Dopo ventidue anni, l’Arsenal è stato chiamato a prendere la decisione più difficile: la scelta dell’erede di Arsène Wenger in panchina. Il giro di panchine ha portato su quella dell’Emirates Unai Emery, nome a sorpresa tra i pochi che non erano rimbalzati sulle prime pagine. Né i giovanissimi Nagelsmann e Arteta, né gli esperti Ancelotti e Pellegrini, ma un punto di equilibrio: un tecnico con idee fresche, ma con tredici anni di esperienza alle spalle e con un gran curriculum internazionale. Almeria, Valencia e Siviglia in Spagna, Spartak Mosca e PSG all’estero. Dieci trofei in bacheca, tra cui tre Europa League consecutive. Ma soprattutto, idee chiare. Quelle che probabilmente l’Arsenal cercava per ripartire.
Già nella conferenza stampa di presentazione Emery – parlando in inglese, lingua che non padroneggia ma che ha voluto esibire per presentarsi al meglio – ha fatto capire quale sia la sua idea di gioco, racchiusa in un semplice concetto: “Possesso quando si ha la palla, pressione quando non la si ha”. Una linea di continuità che segue il lavoro già iniziato e portato avanti da Wenger negli ultimi anni. Tra i tanti capi d’accusa che si possono imputare all’alsaziano non può rientrarvi l’eccellente organizzazione nella metà campo offensiva, a cui non è mai corrisposta una fase difensiva all’altezza. Uno dei compiti di Emery sarà sistemare quest’ultima per rendere l’Arsenal una squadra non a senso unico. E la sua preparazione tattica lascia presagire che ciò possa accadere, anche se probabilmente non in tempi brevi.
Il board, dando fiducia a Emery dopo l’esperienza non del tutto positiva a Parigi, ha voluto anche dare un segnale importante: c’è voglia di ripartenza immediata, ma soprattutto di portare avanti il progetto Emery nel corso degli anni, senza data di scadenza. La to-do-list dello spagnolo è comunque lunga: valorizzare i giovani proposti da Wenger durante la stagione appena conclusa, dare continuità ai giocatori più importanti e soprattutto convincerli che l’Arsenal può tornare a competere per il titolo, oltre a rinforzare una squadra apparsa troppo corta in diversi momenti della stagione.

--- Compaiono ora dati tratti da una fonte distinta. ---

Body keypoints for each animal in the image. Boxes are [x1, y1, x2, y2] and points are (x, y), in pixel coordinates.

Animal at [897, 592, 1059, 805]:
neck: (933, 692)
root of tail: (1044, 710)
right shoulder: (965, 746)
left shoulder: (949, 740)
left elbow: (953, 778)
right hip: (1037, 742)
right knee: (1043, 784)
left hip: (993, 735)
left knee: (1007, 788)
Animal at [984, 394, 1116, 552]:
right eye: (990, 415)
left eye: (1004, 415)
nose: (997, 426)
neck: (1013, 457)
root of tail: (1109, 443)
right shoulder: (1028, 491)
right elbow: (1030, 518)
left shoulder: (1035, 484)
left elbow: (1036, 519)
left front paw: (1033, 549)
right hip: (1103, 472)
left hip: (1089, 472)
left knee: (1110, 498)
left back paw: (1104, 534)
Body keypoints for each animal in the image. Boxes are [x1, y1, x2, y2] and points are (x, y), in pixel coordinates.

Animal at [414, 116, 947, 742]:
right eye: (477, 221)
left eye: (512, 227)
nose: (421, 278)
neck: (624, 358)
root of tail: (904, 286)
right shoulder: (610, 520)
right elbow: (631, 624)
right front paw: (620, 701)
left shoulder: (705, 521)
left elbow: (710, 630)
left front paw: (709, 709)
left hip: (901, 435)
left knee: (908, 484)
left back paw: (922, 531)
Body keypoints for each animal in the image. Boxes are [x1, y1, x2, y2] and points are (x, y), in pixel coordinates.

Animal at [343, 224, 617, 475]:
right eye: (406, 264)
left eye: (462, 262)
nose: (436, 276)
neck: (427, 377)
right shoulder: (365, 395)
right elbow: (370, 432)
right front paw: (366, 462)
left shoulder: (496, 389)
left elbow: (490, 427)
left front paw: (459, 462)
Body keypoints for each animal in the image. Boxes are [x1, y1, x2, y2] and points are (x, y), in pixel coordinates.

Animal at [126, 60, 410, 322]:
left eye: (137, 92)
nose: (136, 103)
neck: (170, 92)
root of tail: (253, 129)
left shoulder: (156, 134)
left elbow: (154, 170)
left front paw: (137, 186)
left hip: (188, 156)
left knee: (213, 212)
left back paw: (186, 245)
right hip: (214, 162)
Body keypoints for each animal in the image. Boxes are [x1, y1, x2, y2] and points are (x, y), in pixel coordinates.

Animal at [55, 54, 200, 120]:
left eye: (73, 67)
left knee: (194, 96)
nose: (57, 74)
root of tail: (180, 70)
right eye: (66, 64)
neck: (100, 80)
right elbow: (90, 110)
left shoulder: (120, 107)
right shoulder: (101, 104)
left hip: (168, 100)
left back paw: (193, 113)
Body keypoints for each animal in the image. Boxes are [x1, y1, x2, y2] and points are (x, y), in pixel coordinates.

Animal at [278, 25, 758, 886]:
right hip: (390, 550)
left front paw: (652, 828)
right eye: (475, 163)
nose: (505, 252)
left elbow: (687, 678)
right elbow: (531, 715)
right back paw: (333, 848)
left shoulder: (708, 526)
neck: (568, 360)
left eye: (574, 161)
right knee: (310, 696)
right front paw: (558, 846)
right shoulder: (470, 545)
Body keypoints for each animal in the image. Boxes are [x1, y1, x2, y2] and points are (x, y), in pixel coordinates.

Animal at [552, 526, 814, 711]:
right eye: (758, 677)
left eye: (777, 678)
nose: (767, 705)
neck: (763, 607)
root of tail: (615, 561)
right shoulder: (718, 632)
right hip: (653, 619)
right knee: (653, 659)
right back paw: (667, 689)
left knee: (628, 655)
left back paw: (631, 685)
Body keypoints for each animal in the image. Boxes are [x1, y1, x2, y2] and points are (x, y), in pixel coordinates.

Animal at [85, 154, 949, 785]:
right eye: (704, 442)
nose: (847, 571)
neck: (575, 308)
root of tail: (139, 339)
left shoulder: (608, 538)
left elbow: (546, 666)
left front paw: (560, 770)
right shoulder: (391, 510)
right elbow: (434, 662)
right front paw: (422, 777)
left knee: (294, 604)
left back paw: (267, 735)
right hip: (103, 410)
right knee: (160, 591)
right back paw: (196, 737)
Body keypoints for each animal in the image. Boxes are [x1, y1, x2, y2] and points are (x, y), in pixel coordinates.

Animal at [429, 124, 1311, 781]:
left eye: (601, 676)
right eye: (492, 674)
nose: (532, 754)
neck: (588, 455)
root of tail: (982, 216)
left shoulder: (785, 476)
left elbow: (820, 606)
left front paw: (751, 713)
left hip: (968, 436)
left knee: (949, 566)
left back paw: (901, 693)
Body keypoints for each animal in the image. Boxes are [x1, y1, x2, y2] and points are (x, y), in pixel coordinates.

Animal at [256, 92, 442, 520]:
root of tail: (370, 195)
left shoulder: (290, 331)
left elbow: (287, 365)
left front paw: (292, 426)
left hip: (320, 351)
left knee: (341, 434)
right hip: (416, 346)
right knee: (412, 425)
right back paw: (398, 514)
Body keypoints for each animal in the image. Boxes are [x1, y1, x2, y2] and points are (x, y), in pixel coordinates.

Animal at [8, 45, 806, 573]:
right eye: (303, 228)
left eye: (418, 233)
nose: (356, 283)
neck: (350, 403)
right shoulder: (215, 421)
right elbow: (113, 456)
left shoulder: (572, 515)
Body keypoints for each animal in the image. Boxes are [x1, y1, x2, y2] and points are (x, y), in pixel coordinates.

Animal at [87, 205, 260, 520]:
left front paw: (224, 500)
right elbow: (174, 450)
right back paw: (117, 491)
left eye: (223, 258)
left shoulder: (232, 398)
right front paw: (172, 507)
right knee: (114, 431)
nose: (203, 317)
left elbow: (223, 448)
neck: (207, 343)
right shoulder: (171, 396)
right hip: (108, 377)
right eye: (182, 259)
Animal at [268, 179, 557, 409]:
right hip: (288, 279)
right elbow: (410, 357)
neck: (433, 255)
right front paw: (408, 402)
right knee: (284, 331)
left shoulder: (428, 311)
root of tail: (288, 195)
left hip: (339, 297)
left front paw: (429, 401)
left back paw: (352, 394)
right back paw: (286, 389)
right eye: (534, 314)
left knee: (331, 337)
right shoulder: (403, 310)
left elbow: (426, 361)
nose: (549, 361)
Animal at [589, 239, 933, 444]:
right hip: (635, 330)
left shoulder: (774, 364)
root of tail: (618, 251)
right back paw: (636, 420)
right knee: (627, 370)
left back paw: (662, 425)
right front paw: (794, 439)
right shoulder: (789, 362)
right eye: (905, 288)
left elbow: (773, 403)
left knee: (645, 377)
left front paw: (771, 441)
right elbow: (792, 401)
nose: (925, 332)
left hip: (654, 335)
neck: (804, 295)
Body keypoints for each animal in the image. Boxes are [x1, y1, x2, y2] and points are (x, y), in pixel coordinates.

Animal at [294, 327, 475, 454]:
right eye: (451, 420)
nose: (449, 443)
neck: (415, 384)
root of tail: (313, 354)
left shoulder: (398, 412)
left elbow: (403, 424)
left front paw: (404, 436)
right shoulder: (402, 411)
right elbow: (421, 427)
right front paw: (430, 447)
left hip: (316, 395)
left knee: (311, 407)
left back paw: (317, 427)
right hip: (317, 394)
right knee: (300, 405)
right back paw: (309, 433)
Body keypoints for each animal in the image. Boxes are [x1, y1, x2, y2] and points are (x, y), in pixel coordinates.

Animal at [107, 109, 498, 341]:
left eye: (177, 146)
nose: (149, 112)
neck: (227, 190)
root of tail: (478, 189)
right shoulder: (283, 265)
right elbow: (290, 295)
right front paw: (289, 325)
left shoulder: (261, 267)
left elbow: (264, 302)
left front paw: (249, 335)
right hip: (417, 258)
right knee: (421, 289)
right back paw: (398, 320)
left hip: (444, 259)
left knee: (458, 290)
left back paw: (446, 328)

La più grande difficoltà a cui Emery va incontro è automaticamente la pressione del dopo-Wenger. “The greatest manager” della storia dell’Arsenal ha lasciato un’eredità pesante in termini di responsabilità, tutte incentrate su sé stesso durante il suo regno, ora passate di mano. Gestire questa pressione sembra la prima chiave per avere successo nel nord di Londra. Nella sua ultima esperienza al PSG il tecnico ha imparato a sue spese che creare un ambiente favorevole non solo non è scontato, ma è probabilmente il primo punto su cui lavorare. Ci era riuscito a Valencia e Siviglia, meno all’ombra della Tour Eiffel. Può farlo all’Arsenal, dove trova un gruppo compatto a disposizione e con tanta voglia di rivincita.
Una delle pecche evidenziate nella sua gestione a Parigi è stata la mancanza di mentalità vincente. In generale il fattore psicologico è stato uno dei talloni d’Achille di Emery negli scorsi due anni, come testimoniano alcune débacle, su tutte il 6-1 subito al Camp Nou e la Ligue 1 persa contro il Monaco nella stagione 2016/17. All’Arsenal la mentalità vincente manca ormai da troppi anni, anche se le tre FA Cup vinte con Wenger tra il 2014 e il 2017 (abbinate a tre vittorie nei Community Shield) possono essere un buon punto di partenza su cui Emery può lavorare. La squadra di talento non gli manca, ora dovrà valorizzarlo al meglio. Sotto il profilo tecnico, tattico e psicologico. Andando, probabilmente, oltre alcuni suoi stessi limiti, ma continuando a tracciare una linea di continuità tra il passato e il futuro del club.